What is the best language to learn at this moment? - aspiring

I used to write html and was in a magazine way back in 1995.  After joining the service and doing other things for the last several years, I have forgotten most of what I learned during that time period.  However, I have constantly kept up to date with the user-facing side of technology.  I would like to learn a programming language.  What is the best language to learn, and in what way can I help and contribute in that language in 2013 and beyond?  I used to spend hours coding html back in the day when I was a kid, and those were the best times of my life...I seem to have lost it, but the fire still burns.
======
nayefc
You're mentioning HTML so it seems that you're more into web. I'd recommend:
Python, Ruby and Javascript.

Some would say Python or Ruby. I suggest both. Once you learn one, it's very
easy to pick up the other. As much as their similar, their library support and
tools make them useful for different purposes as much as the same purposes. To
go into a little detail, if you're building a website with some offline or
non-web aspects, go with Python. If what you want to build is entirely on the
web, go with Ruby on Rails / Sinatra. With these skills, you can build awesome
web apps and tap into the huge library support of Python for non-web related
issues.

◇ ◇ ◇ ◇

Your task. Quote the passage of the forum thread that opens with "I used to write" and closes with "Ruby and Javascript.". The records have no connection to the forum thread on choosing a programming language.

Provided material.
◇ ◇ ◇ ◇

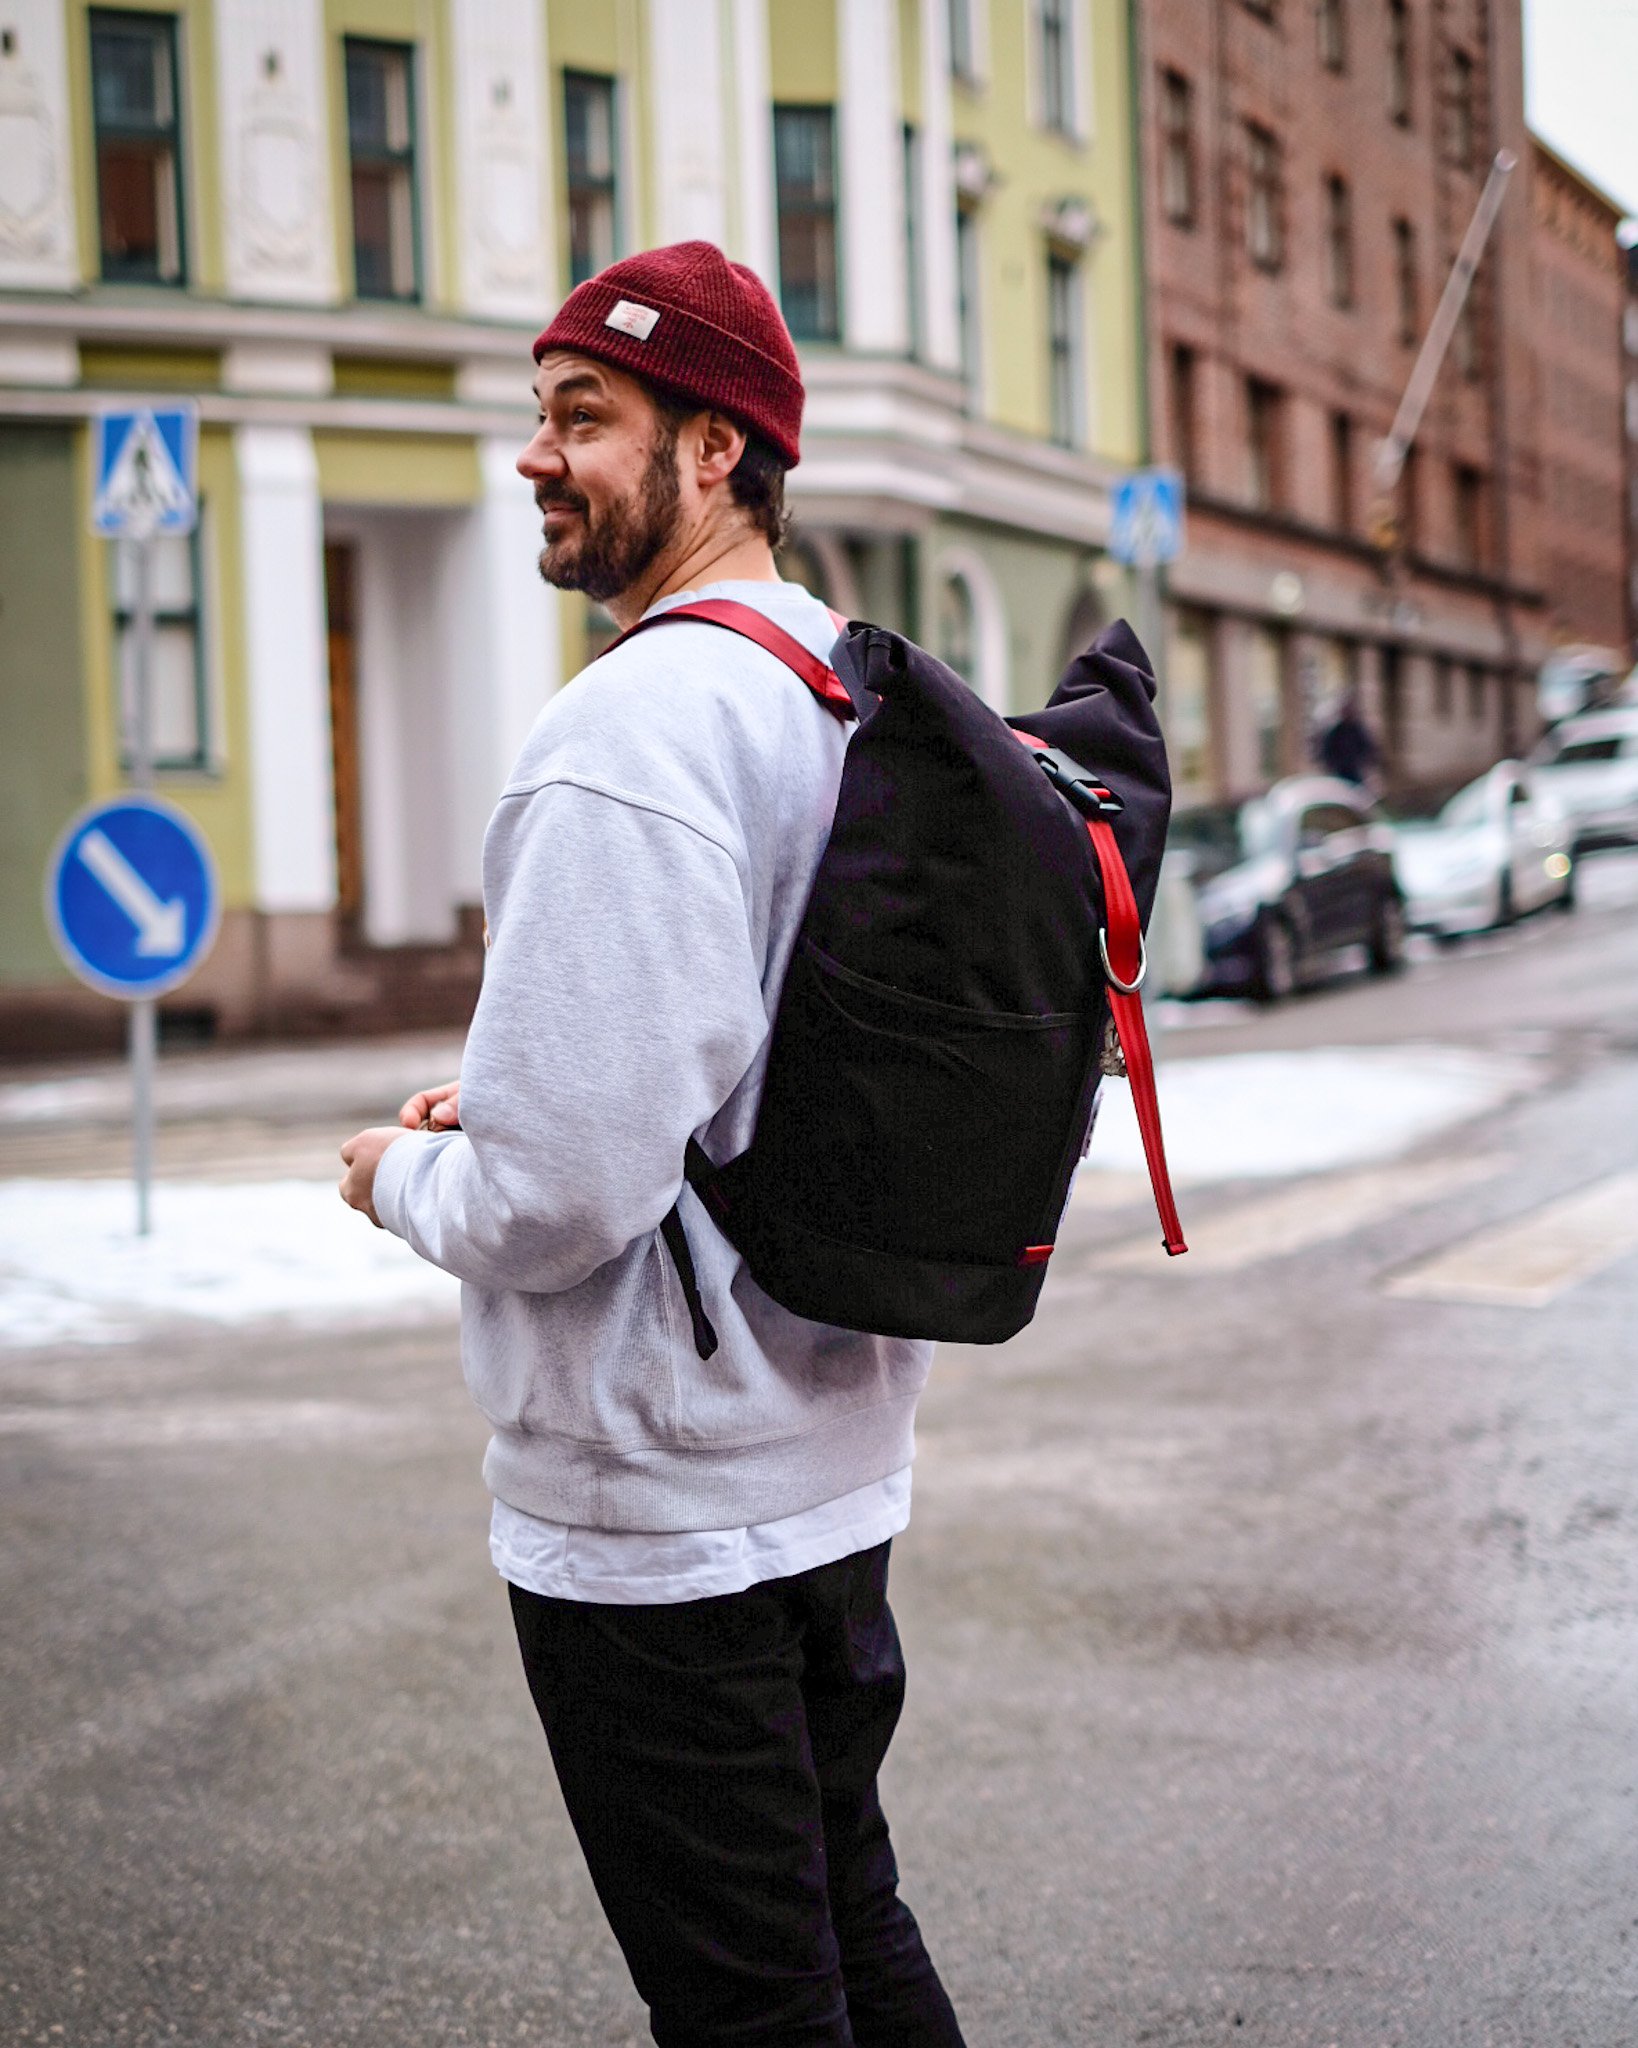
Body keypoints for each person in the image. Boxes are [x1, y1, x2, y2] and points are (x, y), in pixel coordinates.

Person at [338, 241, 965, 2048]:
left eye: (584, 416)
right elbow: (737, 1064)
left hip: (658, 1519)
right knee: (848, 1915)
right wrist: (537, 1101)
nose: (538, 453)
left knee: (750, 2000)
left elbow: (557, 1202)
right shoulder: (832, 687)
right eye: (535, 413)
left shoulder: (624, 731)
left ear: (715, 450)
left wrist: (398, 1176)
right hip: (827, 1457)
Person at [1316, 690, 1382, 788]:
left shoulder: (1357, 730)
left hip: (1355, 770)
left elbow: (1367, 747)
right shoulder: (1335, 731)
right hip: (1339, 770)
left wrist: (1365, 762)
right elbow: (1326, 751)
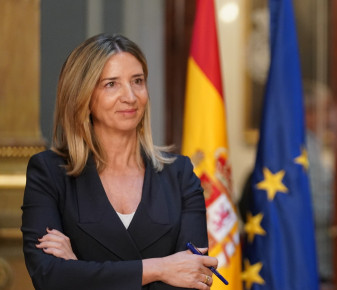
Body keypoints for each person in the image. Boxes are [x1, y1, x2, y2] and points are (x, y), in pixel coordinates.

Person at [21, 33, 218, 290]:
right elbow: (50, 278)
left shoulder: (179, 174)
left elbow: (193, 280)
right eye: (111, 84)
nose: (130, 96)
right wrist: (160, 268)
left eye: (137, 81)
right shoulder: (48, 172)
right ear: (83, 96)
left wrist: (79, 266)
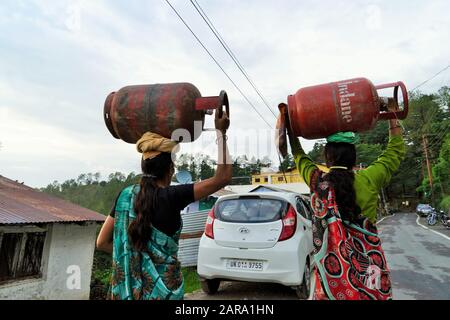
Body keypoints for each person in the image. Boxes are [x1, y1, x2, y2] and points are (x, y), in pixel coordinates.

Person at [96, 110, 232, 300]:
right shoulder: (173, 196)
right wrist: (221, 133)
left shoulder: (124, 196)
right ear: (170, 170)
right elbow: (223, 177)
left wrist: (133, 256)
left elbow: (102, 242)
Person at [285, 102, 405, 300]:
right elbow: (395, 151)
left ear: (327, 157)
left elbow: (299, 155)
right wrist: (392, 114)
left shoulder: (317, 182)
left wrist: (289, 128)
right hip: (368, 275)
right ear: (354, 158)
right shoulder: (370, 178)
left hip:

◇ ◇ ◇ ◇

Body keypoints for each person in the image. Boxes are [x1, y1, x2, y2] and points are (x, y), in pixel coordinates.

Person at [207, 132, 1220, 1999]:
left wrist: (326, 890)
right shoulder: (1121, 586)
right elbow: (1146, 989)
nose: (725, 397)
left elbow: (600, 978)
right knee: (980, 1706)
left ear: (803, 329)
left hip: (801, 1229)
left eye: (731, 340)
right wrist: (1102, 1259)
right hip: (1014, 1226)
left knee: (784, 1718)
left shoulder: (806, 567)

◇ ◇ ◇ ◇

Final answer.
I used to write html and was in a magazine way back in 1995.  After joining the service and doing other things for the last several years, I have forgotten most of what I learned during that time period.  However, I have constantly kept up to date with the user-facing side of technology.  I would like to learn a programming language.  What is the best language to learn, and in what way can I help and contribute in that language in 2013 and beyond?  I used to spend hours coding html back in the day when I was a kid, and those were the best times of my life...I seem to have lost it, but the fire still burns.
======
nayefc
You're mentioning HTML so it seems that you're more into web. I'd recommend:
Python, Ruby and Javascript.